• **What is expected**
An exact copy of the entries is required, excluding any pictures.

• **Records supplied**
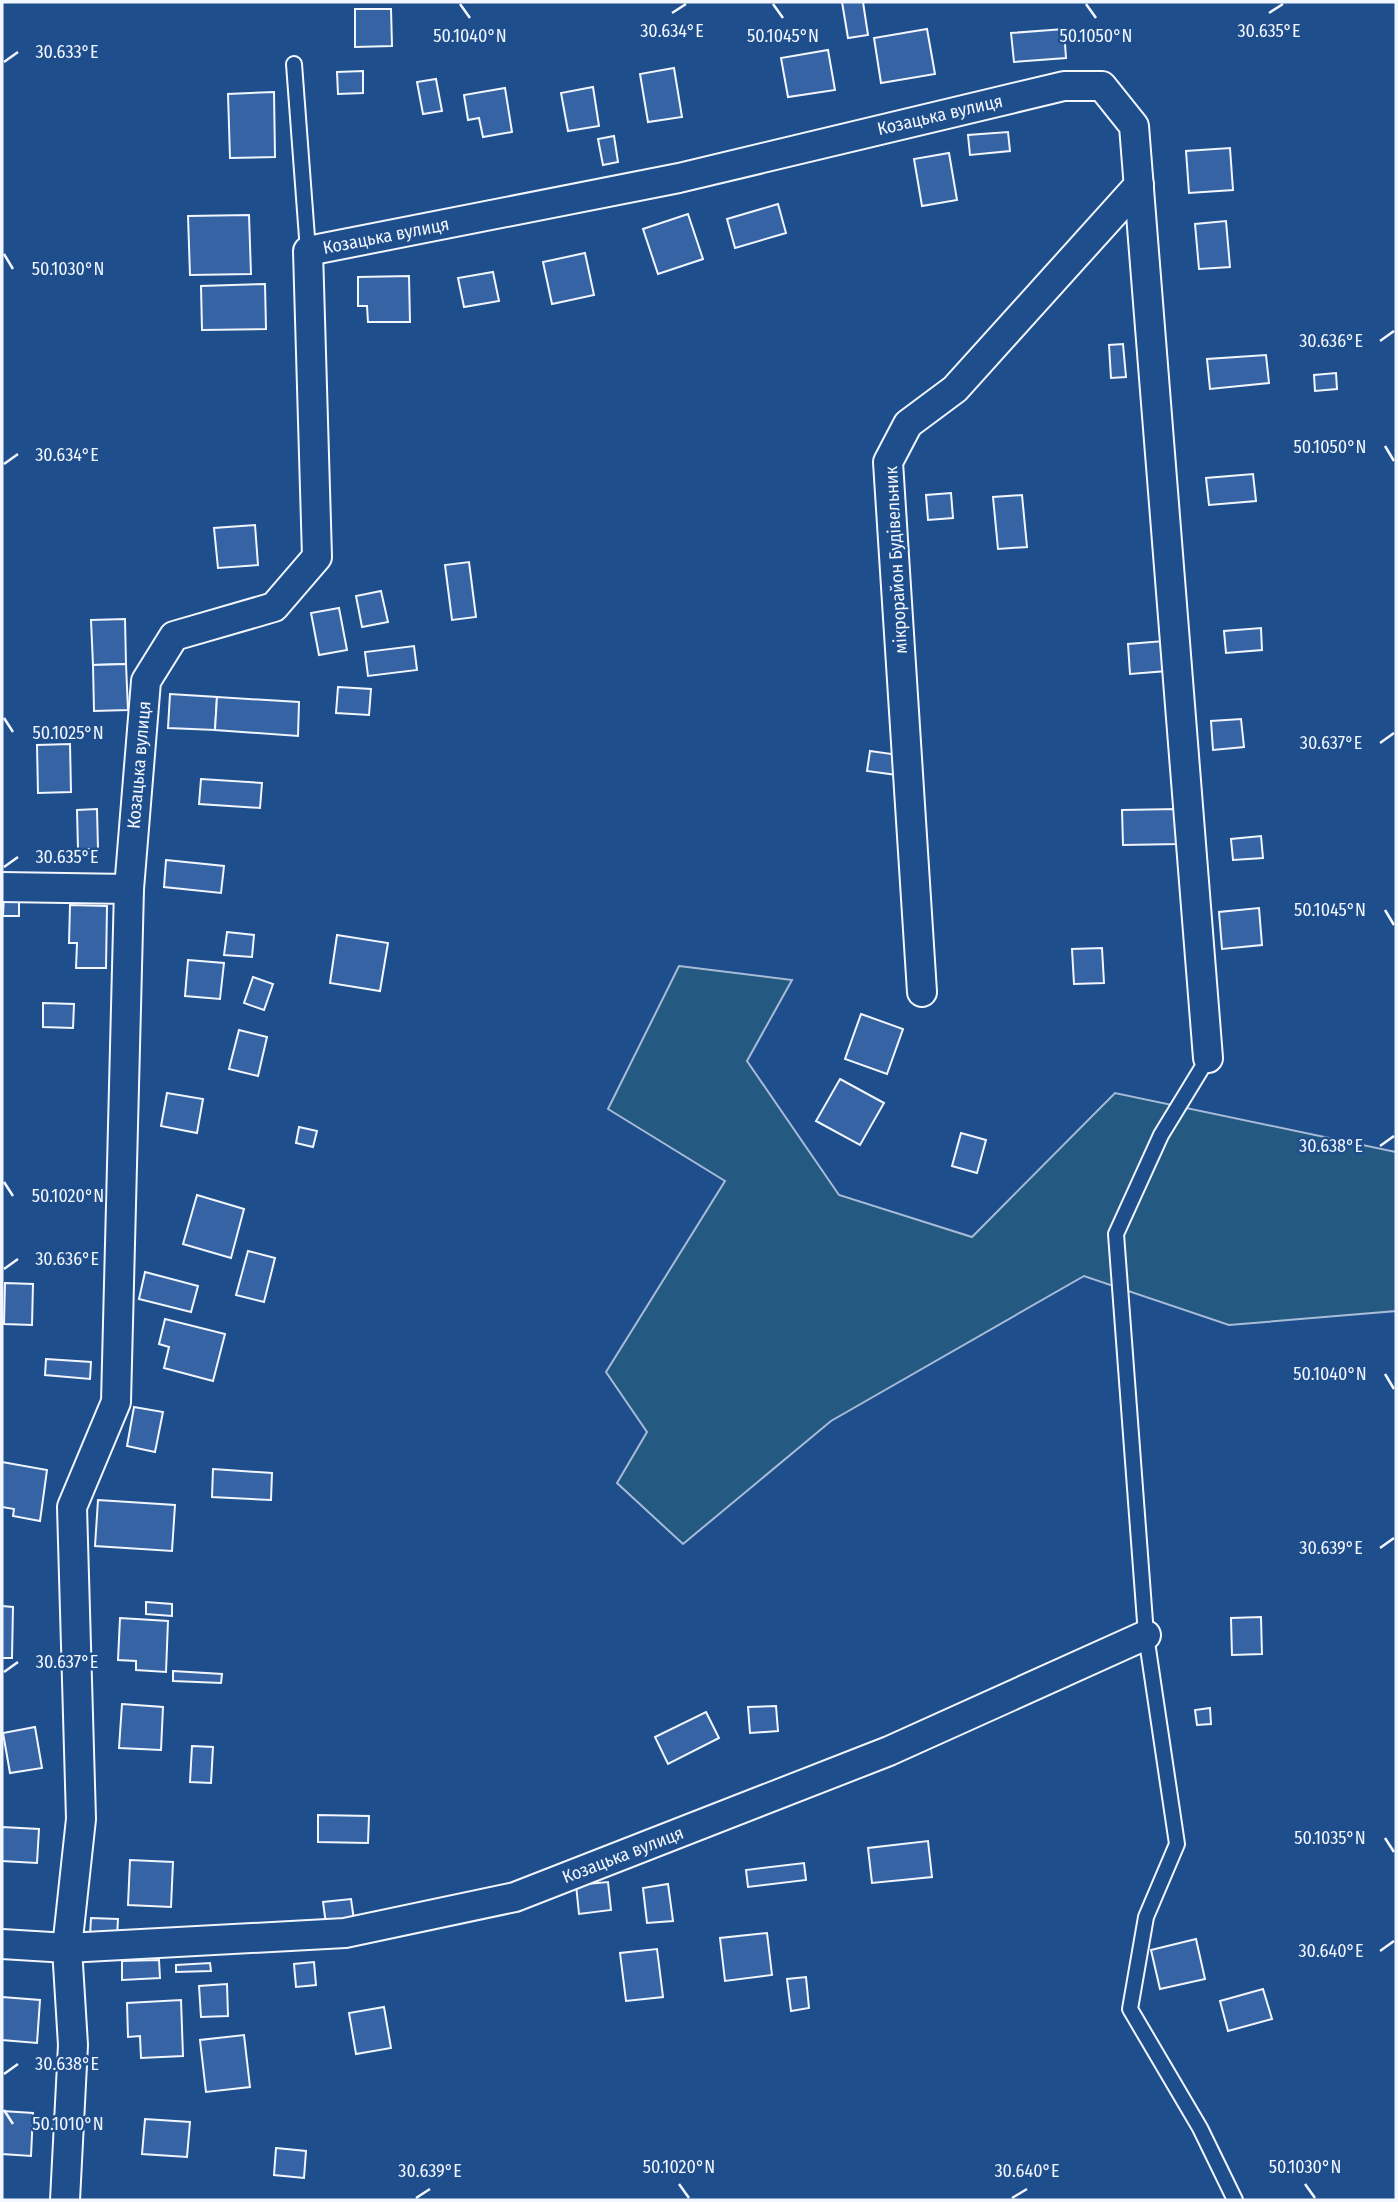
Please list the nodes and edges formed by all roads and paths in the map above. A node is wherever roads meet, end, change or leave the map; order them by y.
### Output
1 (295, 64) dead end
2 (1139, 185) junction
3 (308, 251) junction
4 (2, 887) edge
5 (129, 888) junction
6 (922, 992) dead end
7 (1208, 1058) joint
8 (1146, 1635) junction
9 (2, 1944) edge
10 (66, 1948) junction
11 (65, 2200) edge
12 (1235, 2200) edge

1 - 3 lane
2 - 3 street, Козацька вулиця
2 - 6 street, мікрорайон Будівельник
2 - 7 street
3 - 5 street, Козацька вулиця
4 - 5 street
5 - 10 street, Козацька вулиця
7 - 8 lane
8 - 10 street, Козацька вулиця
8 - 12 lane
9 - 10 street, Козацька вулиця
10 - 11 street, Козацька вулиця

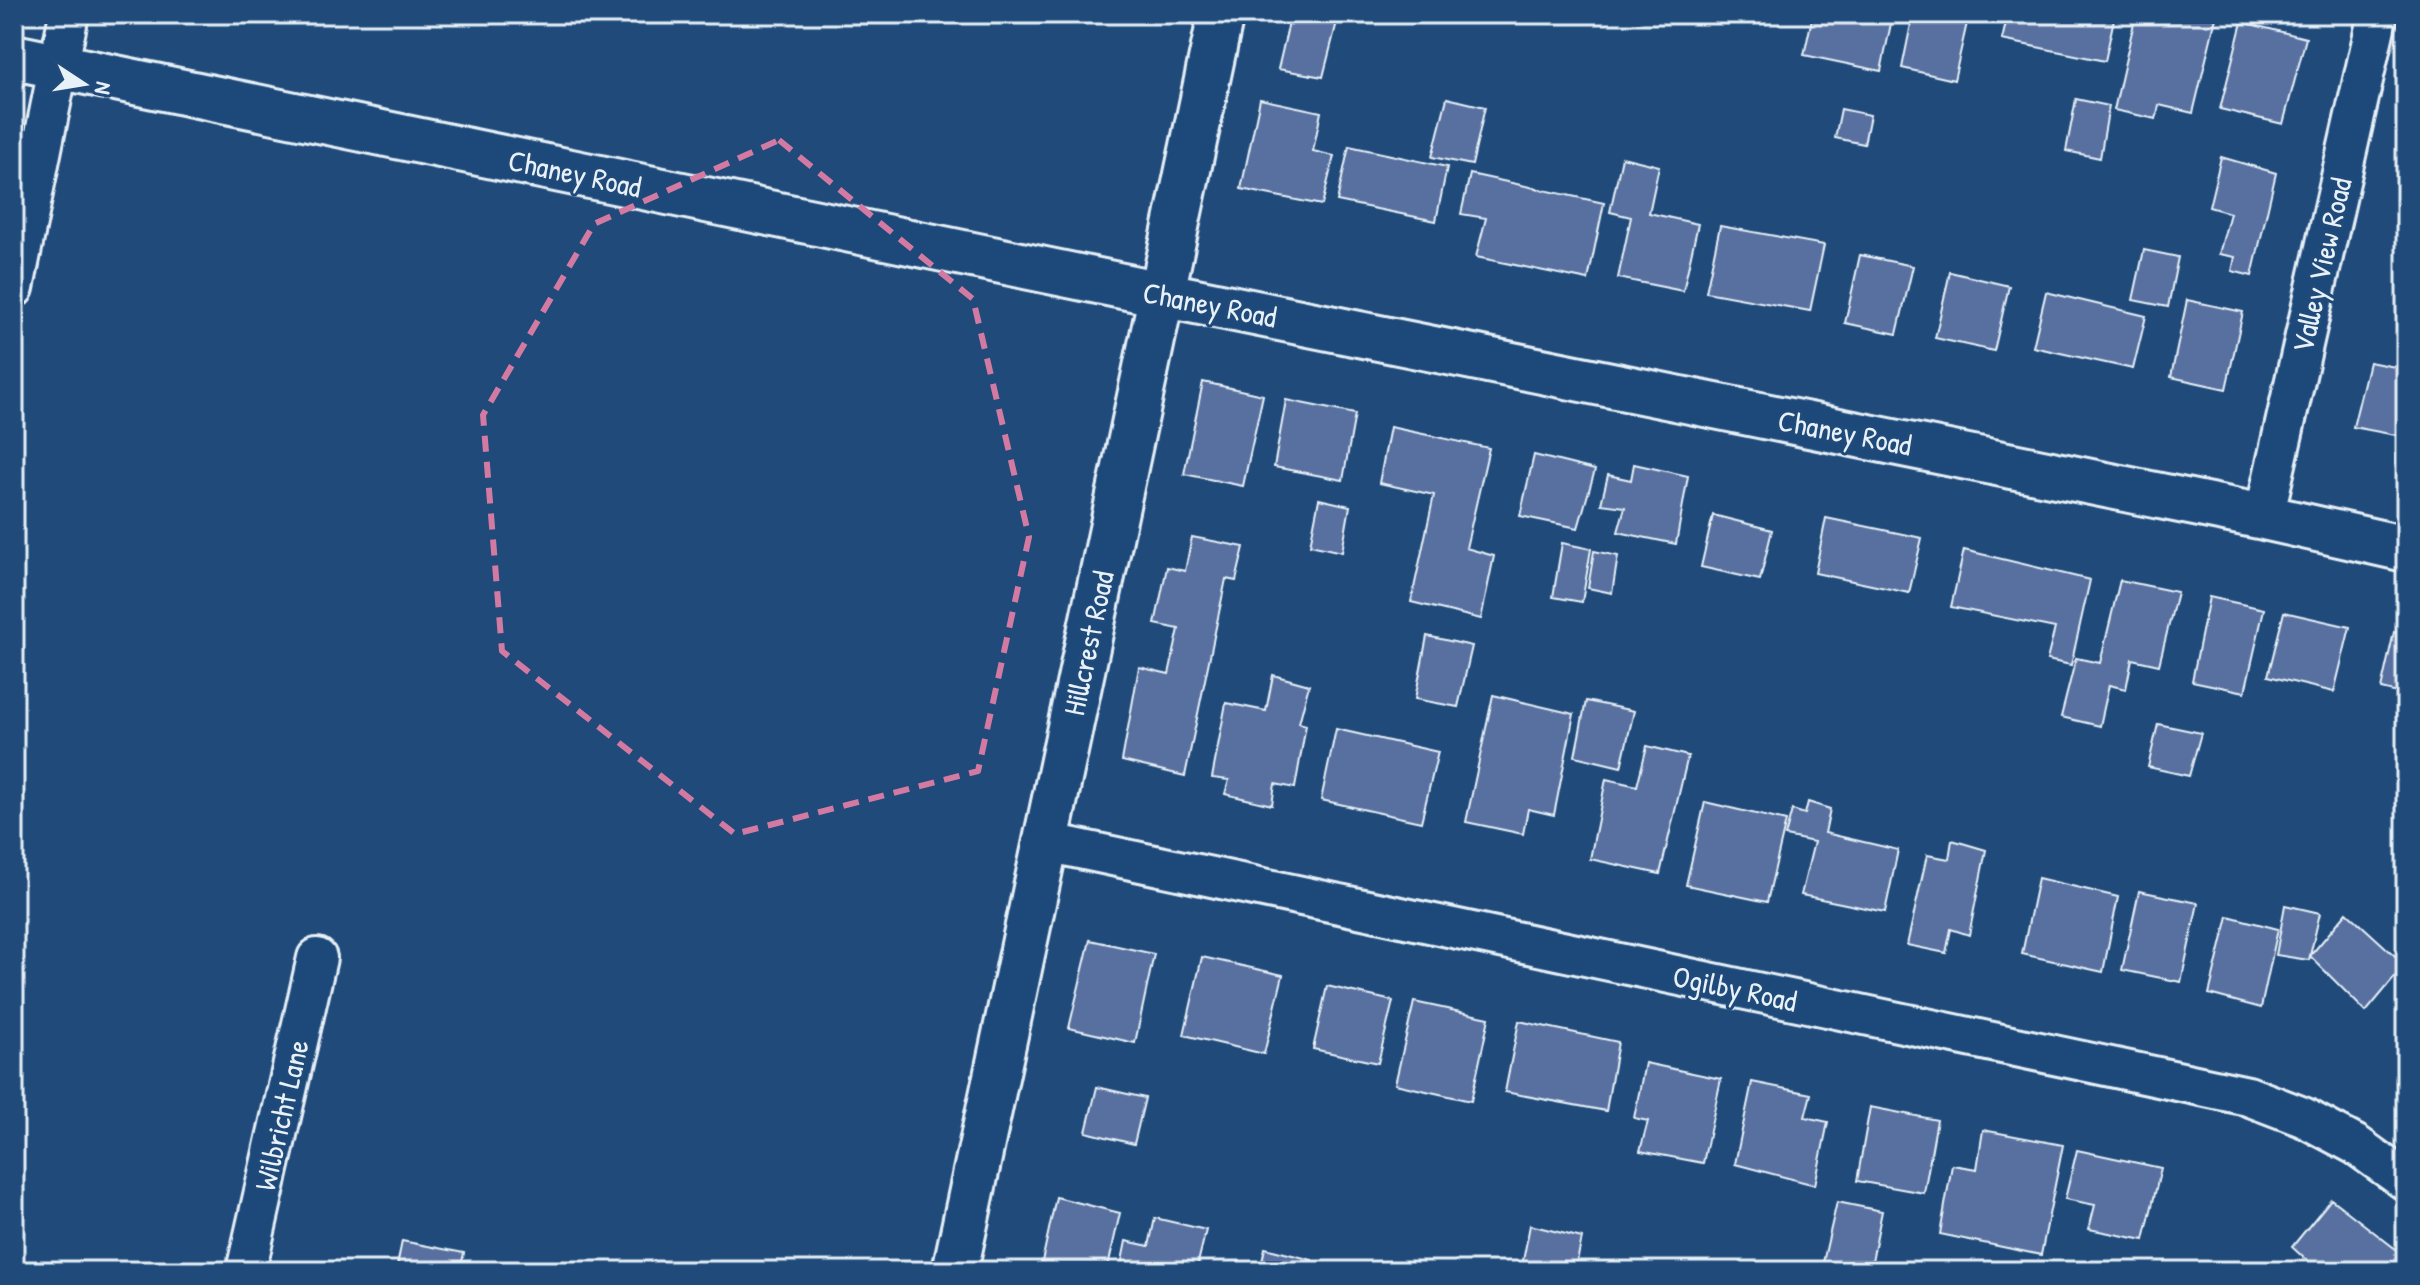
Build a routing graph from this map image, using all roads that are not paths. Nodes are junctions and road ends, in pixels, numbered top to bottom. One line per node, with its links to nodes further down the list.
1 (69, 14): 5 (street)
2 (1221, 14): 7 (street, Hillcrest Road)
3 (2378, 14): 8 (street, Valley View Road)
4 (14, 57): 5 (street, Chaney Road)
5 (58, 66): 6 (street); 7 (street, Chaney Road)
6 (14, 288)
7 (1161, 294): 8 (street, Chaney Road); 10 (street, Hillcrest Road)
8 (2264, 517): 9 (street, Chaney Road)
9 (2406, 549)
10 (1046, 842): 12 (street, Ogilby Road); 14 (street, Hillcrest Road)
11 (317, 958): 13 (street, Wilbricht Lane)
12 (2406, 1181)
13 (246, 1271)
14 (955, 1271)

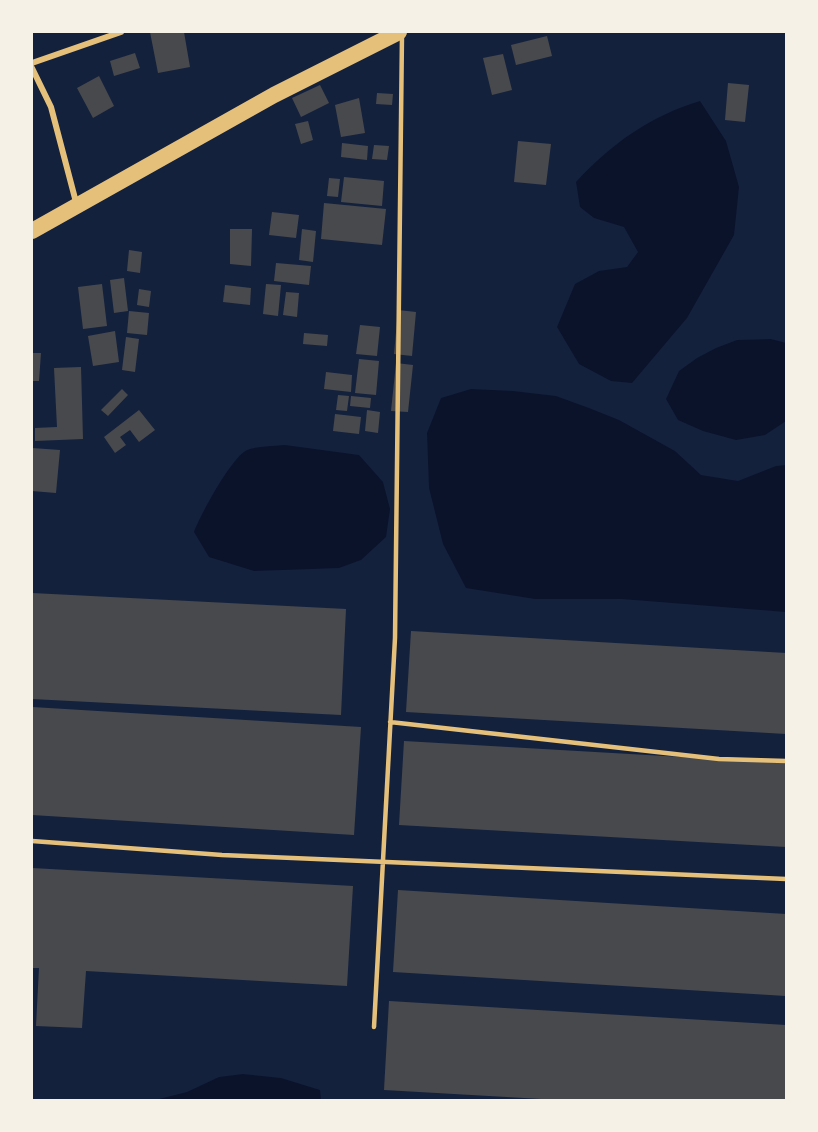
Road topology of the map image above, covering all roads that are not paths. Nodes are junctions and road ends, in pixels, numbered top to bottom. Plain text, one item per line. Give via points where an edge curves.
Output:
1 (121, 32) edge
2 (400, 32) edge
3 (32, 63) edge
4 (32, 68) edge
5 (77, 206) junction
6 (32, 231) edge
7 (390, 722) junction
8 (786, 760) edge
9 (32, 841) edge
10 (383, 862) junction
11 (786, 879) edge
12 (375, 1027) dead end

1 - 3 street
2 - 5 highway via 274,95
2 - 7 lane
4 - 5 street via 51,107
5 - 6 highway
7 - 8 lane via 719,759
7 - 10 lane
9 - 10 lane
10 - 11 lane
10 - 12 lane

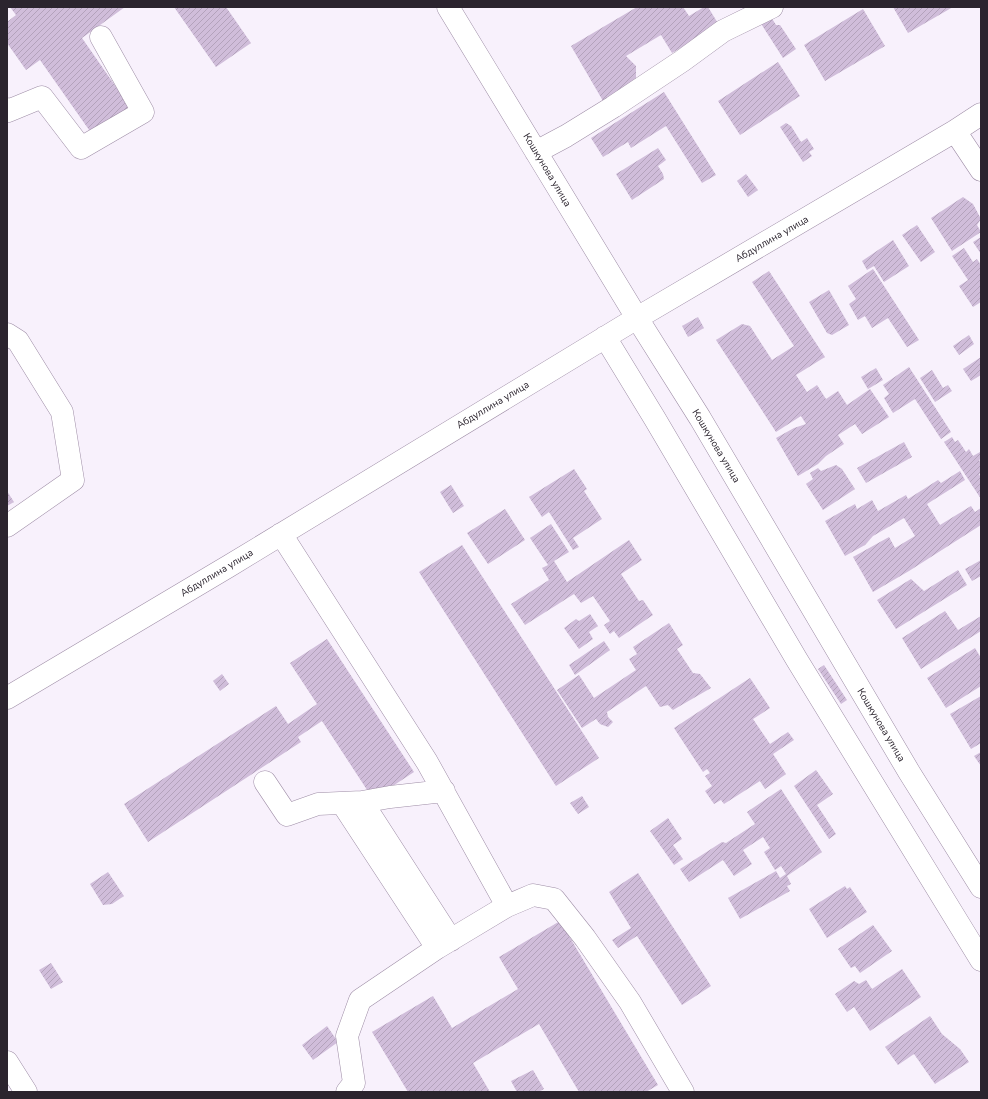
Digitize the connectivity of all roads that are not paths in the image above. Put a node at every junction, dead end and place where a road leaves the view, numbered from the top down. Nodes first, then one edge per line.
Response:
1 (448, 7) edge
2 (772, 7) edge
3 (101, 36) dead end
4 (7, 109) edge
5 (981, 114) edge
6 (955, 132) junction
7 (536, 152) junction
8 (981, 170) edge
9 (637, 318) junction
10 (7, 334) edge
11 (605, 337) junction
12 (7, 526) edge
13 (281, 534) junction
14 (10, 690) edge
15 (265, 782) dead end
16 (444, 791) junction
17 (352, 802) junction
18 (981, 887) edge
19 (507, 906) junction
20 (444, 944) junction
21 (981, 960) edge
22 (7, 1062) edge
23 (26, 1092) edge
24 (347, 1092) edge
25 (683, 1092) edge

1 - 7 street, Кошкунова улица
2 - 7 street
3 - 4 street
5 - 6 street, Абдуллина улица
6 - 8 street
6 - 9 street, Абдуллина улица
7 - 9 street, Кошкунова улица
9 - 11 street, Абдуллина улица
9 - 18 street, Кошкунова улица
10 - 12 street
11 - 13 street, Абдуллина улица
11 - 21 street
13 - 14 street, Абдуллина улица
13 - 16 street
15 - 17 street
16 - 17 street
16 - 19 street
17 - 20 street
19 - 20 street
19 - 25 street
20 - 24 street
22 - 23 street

• **Your solution**
Please list the nodes and edges formed by all roads and paths in the map above. A node is wherever roads meet, end, change or leave the map; order them by y.
### Output
1 (295, 64) dead end
2 (1139, 185) junction
3 (308, 251) junction
4 (2, 887) edge
5 (129, 888) junction
6 (922, 992) dead end
7 (1208, 1058) joint
8 (1146, 1635) junction
9 (2, 1944) edge
10 (66, 1948) junction
11 (65, 2200) edge
12 (1235, 2200) edge

1 - 3 lane
2 - 3 street, Козацька вулиця
2 - 6 street, мікрорайон Будівельник
2 - 7 street
3 - 5 street, Козацька вулиця
4 - 5 street
5 - 10 street, Козацька вулиця
7 - 8 lane
8 - 10 street, Козацька вулиця
8 - 12 lane
9 - 10 street, Козацька вулиця
10 - 11 street, Козацька вулиця

Build a routing graph from this map image, using all roads that are not paths. Nodes are junctions and road ends, in pixels, numbered top to bottom. One line per node, with its links to nodes further down the list.
1 (69, 14): 5 (street)
2 (1221, 14): 7 (street, Hillcrest Road)
3 (2378, 14): 8 (street, Valley View Road)
4 (14, 57): 5 (street, Chaney Road)
5 (58, 66): 6 (street); 7 (street, Chaney Road)
6 (14, 288)
7 (1161, 294): 8 (street, Chaney Road); 10 (street, Hillcrest Road)
8 (2264, 517): 9 (street, Chaney Road)
9 (2406, 549)
10 (1046, 842): 12 (street, Ogilby Road); 14 (street, Hillcrest Road)
11 (317, 958): 13 (street, Wilbricht Lane)
12 (2406, 1181)
13 (246, 1271)
14 (955, 1271)

Road topology of the map image above, covering all roads that are not paths. Nodes are junctions and road ends, in pixels, numbered top to bottom. Plain text, one item per line. Give via points where an edge curves.
Output:
1 (121, 32) edge
2 (400, 32) edge
3 (32, 63) edge
4 (32, 68) edge
5 (77, 206) junction
6 (32, 231) edge
7 (390, 722) junction
8 (786, 760) edge
9 (32, 841) edge
10 (383, 862) junction
11 (786, 879) edge
12 (375, 1027) dead end

1 - 3 street
2 - 5 highway via 274,95
2 - 7 lane
4 - 5 street via 51,107
5 - 6 highway
7 - 8 lane via 719,759
7 - 10 lane
9 - 10 lane
10 - 11 lane
10 - 12 lane

Digitize the connectivity of all roads that are not paths in the image above. Put a node at every junction, dead end and place where a road leaves the view, numbered from the top down. Nodes first, then one edge per line.
Response:
1 (448, 7) edge
2 (772, 7) edge
3 (101, 36) dead end
4 (7, 109) edge
5 (981, 114) edge
6 (955, 132) junction
7 (536, 152) junction
8 (981, 170) edge
9 (637, 318) junction
10 (7, 334) edge
11 (605, 337) junction
12 (7, 526) edge
13 (281, 534) junction
14 (10, 690) edge
15 (265, 782) dead end
16 (444, 791) junction
17 (352, 802) junction
18 (981, 887) edge
19 (507, 906) junction
20 (444, 944) junction
21 (981, 960) edge
22 (7, 1062) edge
23 (26, 1092) edge
24 (347, 1092) edge
25 (683, 1092) edge

1 - 7 street, Кошкунова улица
2 - 7 street
3 - 4 street
5 - 6 street, Абдуллина улица
6 - 8 street
6 - 9 street, Абдуллина улица
7 - 9 street, Кошкунова улица
9 - 11 street, Абдуллина улица
9 - 18 street, Кошкунова улица
10 - 12 street
11 - 13 street, Абдуллина улица
11 - 21 street
13 - 14 street, Абдуллина улица
13 - 16 street
15 - 17 street
16 - 17 street
16 - 19 street
17 - 20 street
19 - 20 street
19 - 25 street
20 - 24 street
22 - 23 street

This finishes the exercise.